Exactly the lines from the one with "left ankle: (178, 469)" through the end of the records below are needed, minus any pictures.

(Named joint coordinates)
== Segment start ==

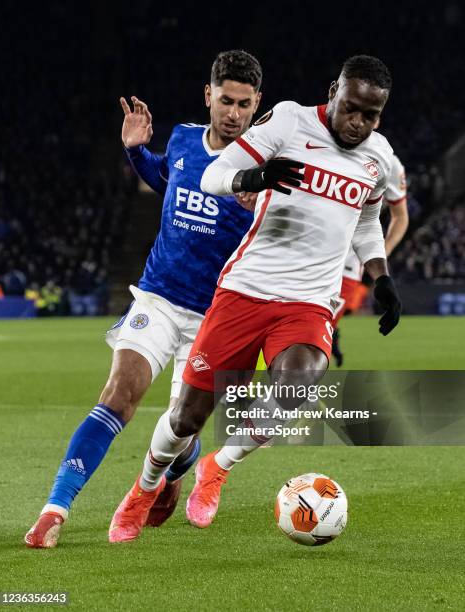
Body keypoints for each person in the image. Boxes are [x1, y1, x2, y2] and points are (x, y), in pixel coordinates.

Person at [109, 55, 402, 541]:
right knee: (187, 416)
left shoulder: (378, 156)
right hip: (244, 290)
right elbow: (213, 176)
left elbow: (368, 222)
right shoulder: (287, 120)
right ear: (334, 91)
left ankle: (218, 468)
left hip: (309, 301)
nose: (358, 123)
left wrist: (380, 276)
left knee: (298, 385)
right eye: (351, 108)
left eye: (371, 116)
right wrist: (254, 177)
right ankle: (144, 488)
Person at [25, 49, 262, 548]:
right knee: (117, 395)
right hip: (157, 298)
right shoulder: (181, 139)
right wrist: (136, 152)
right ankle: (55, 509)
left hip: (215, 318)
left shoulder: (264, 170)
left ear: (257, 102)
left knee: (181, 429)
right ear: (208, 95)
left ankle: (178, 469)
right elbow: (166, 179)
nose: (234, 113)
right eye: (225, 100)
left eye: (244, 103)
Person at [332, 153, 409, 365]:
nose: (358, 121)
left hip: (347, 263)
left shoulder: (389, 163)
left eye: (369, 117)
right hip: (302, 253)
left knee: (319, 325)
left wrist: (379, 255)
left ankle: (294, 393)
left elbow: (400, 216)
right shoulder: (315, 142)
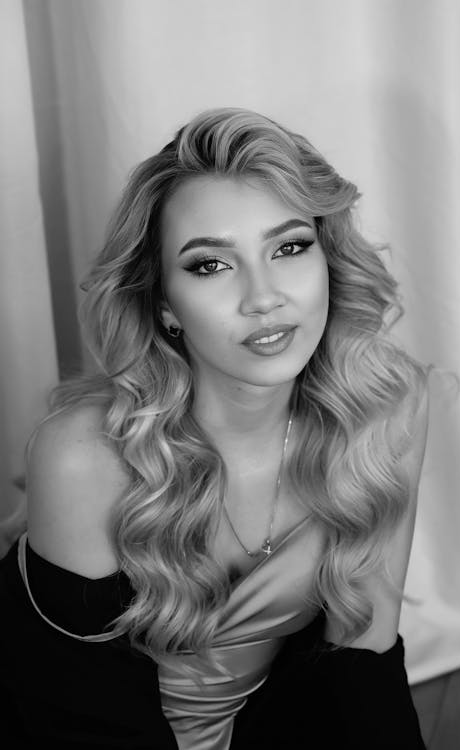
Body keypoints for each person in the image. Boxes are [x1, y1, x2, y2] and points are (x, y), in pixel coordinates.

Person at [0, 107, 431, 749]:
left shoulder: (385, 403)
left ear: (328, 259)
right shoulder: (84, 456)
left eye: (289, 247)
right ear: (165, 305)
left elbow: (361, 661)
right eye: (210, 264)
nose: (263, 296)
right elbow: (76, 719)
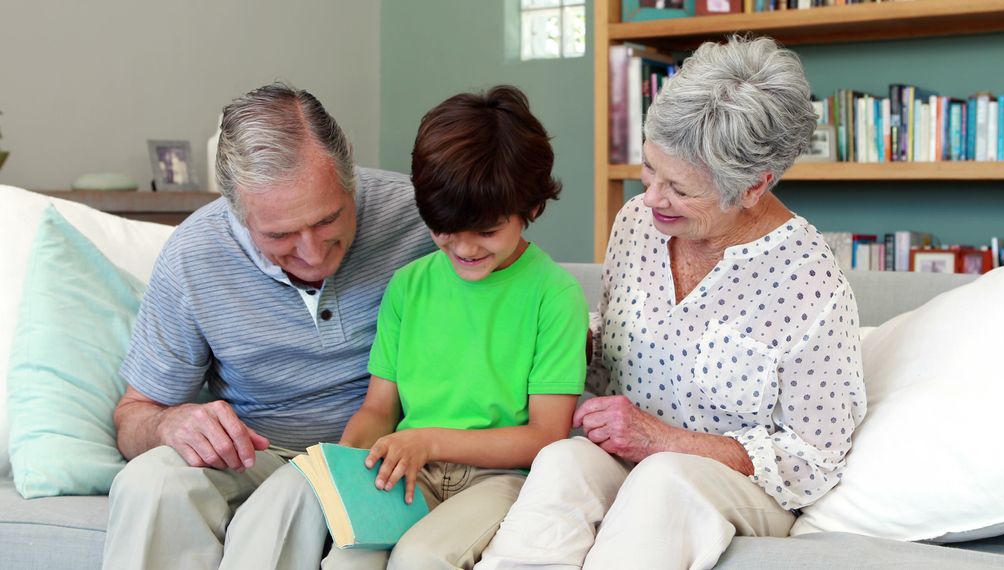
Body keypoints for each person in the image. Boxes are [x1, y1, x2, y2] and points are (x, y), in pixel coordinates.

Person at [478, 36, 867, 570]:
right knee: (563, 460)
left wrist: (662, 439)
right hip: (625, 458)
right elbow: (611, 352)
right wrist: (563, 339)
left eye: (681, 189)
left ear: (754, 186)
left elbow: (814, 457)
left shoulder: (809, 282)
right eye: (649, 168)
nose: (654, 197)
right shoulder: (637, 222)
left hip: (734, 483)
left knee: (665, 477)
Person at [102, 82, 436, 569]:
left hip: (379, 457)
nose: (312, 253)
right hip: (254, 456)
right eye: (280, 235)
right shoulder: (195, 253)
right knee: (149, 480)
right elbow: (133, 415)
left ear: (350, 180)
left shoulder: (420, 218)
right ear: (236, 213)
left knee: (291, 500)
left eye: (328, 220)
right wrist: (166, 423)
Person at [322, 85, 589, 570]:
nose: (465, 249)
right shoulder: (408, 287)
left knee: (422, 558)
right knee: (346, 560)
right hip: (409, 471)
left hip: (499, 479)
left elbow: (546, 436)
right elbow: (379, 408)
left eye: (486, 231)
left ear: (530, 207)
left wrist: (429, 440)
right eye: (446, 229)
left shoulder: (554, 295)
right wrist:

== Segment end ==

### Result below
left ankle: (178, 469)
right elbow: (166, 179)
nose: (234, 113)
right eye: (225, 100)
left eye: (244, 103)
Person at [332, 153, 409, 365]:
nose: (358, 121)
left hip: (347, 263)
left shoulder: (389, 163)
left eye: (369, 117)
right hip: (302, 253)
left knee: (319, 325)
left wrist: (379, 255)
left ankle: (294, 393)
left elbow: (400, 216)
right shoulder: (315, 142)
Body keypoints for each person in the image. Boxes are [x1, y1, x2, y2] and points are (x, y), in pixel coordinates.

Person at [0, 107, 431, 749]:
left shoulder: (385, 403)
left ear: (328, 259)
right shoulder: (84, 456)
left eye: (289, 247)
right ear: (165, 305)
left elbow: (361, 661)
right eye: (210, 264)
nose: (263, 296)
right elbow: (76, 719)
Body keypoints for each person in the image. Boxes are [x1, y1, x2, y2] and points are (x, y), in pixel coordinates.

Person at [478, 36, 867, 570]:
right knee: (563, 460)
left wrist: (662, 439)
right hip: (625, 458)
right elbow: (611, 352)
right wrist: (563, 339)
left eye: (681, 189)
left ear: (754, 186)
left elbow: (814, 457)
left shoulder: (809, 282)
right eye: (649, 168)
nose: (654, 197)
right shoulder: (637, 222)
left hip: (734, 483)
left knee: (665, 477)
Person at [102, 82, 436, 569]:
left hip: (379, 457)
nose: (312, 253)
right hip: (254, 456)
right eye: (280, 235)
right shoulder: (195, 253)
right knee: (149, 480)
right elbow: (133, 415)
left ear: (350, 180)
left shoulder: (420, 218)
right ear: (236, 213)
left knee: (291, 500)
left eye: (328, 220)
right wrist: (166, 423)
Person at [322, 85, 589, 570]:
nose: (465, 249)
right shoulder: (408, 287)
left knee: (422, 558)
right knee: (346, 560)
right hip: (409, 471)
left hip: (499, 479)
left elbow: (546, 436)
right elbow: (379, 408)
left eye: (486, 231)
left ear: (530, 207)
left wrist: (429, 440)
right eye: (446, 229)
left shoulder: (554, 295)
right wrist:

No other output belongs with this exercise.